(Items from a data source)
• • • •
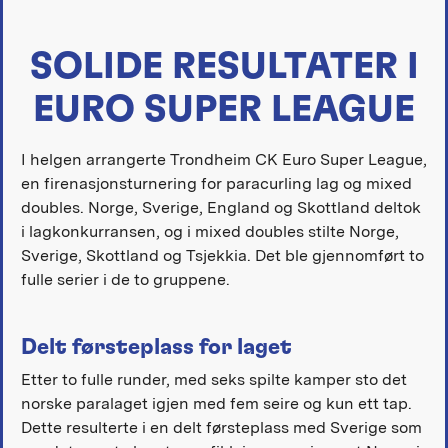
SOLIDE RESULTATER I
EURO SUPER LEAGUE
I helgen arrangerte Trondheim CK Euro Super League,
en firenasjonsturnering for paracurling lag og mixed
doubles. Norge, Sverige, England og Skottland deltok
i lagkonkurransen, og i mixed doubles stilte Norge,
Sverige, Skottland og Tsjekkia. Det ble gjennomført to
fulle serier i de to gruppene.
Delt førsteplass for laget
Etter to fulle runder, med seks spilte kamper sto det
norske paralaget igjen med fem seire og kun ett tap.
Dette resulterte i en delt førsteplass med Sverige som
• • • •
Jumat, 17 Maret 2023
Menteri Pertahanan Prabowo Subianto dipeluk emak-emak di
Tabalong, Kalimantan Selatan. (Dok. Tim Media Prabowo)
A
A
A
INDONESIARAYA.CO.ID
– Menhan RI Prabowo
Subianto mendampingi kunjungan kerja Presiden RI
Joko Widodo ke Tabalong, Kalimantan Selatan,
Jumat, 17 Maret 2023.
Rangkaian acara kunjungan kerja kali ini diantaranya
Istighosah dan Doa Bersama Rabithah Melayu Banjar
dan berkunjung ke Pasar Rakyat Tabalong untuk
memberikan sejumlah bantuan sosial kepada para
• • • •
(YOUR GOAL): Reproduce word for word the lines that begin at the one containing "SOLIDE RESULTATER I" and stop after the one containing "norske paralaget igjen".

(EXPECTED ANSWER):
SOLIDE RESULTATER I
EURO SUPER LEAGUE
I helgen arrangerte Trondheim CK Euro Super League,
en firenasjonsturnering for paracurling lag og mixed
doubles. Norge, Sverige, England og Skottland deltok
i lagkonkurransen, og i mixed doubles stilte Norge,
Sverige, Skottland og Tsjekkia. Det ble gjennomført to
fulle serier i de to gruppene.
Delt førsteplass for laget
Etter to fulle runder, med seks spilte kamper sto det
norske paralaget igjen med fem seire og kun ett tap.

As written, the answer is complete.